┌─ Supplied information
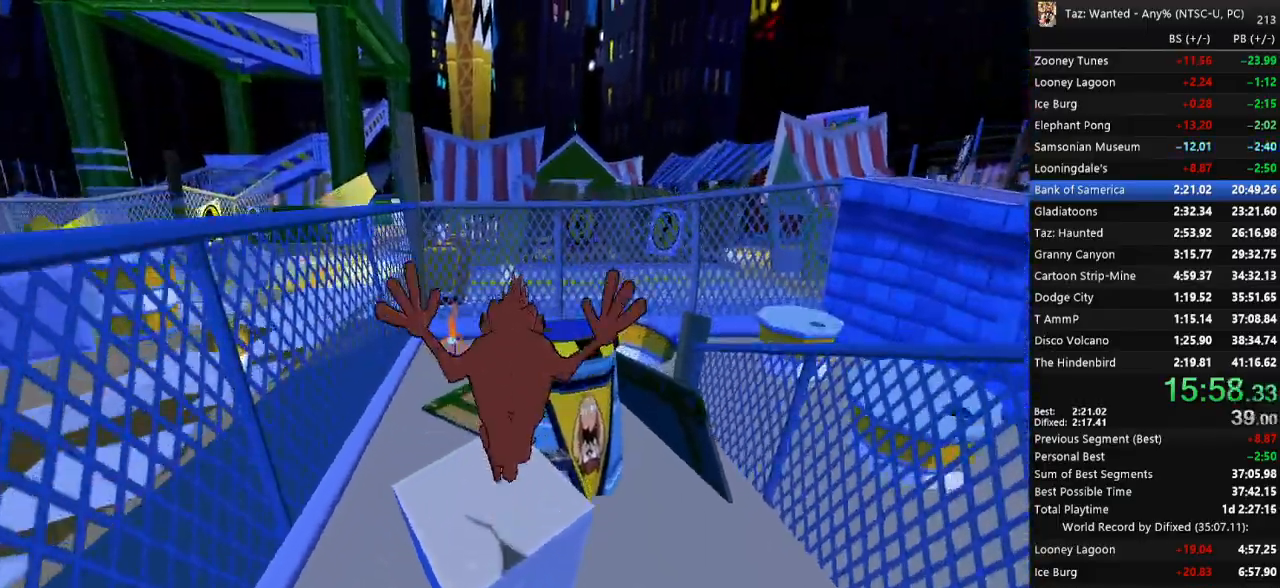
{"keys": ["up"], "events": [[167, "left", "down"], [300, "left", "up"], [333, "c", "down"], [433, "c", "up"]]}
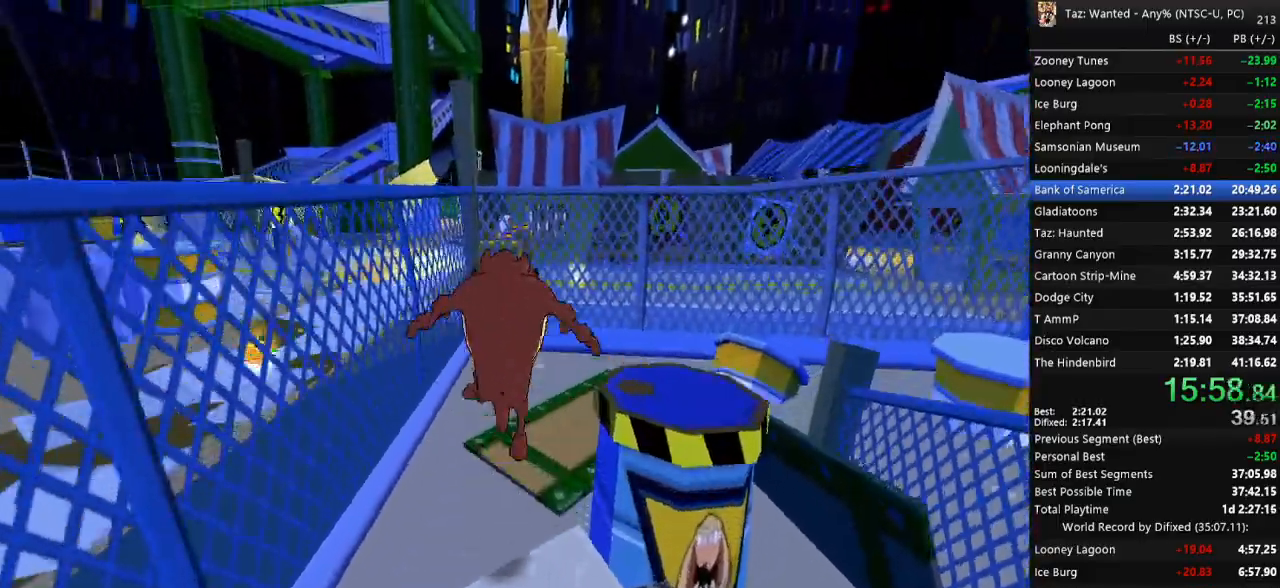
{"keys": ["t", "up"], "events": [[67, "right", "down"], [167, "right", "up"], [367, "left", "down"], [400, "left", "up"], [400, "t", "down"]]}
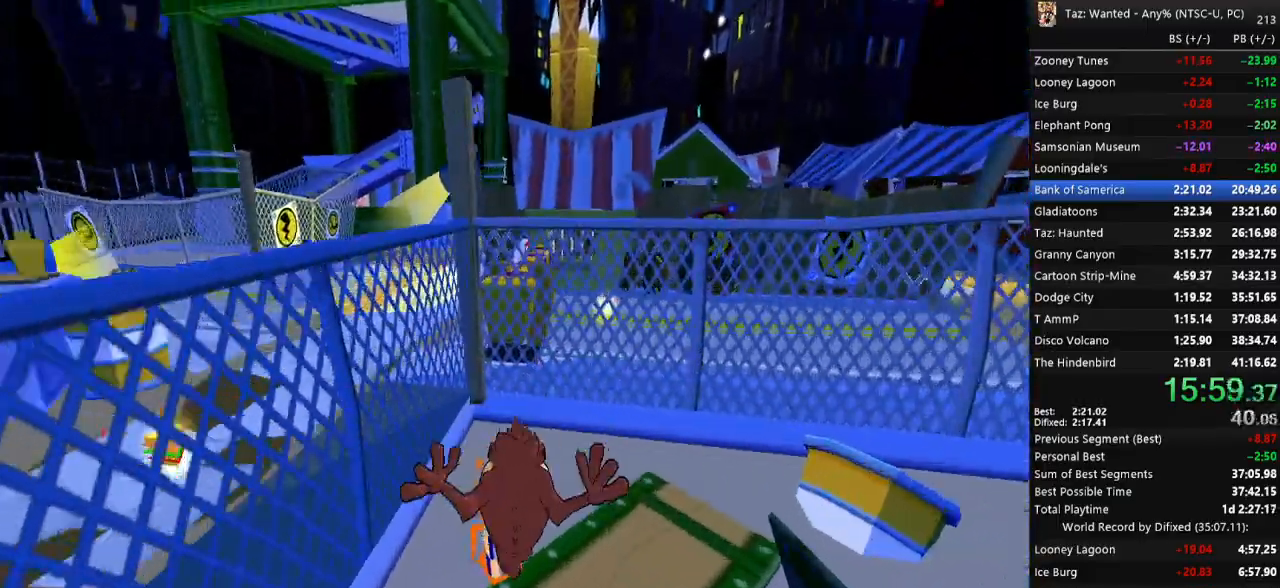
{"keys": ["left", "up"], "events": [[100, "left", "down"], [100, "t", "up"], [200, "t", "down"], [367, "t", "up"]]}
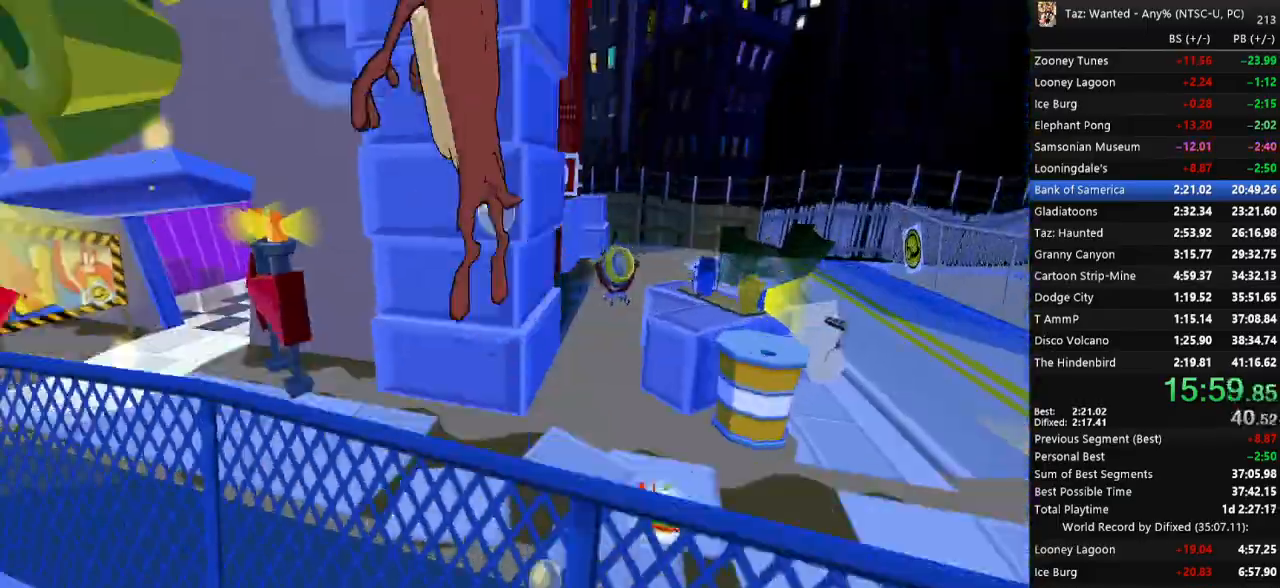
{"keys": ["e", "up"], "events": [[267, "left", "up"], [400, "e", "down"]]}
└─
▸ **What you will do**
Would you please retype the material above exactly and leave out each picture?

▸ **Solution to the exercise**
{"keys": ["up"], "events": [[167, "left", "down"], [300, "left", "up"], [333, "c", "down"], [433, "c", "up"]]}
{"keys": ["t", "up"], "events": [[67, "right", "down"], [167, "right", "up"], [367, "left", "down"], [400, "left", "up"], [400, "t", "down"]]}
{"keys": ["left", "up"], "events": [[100, "left", "down"], [100, "t", "up"], [200, "t", "down"], [367, "t", "up"]]}
{"keys": ["e", "up"], "events": [[267, "left", "up"], [400, "e", "down"]]}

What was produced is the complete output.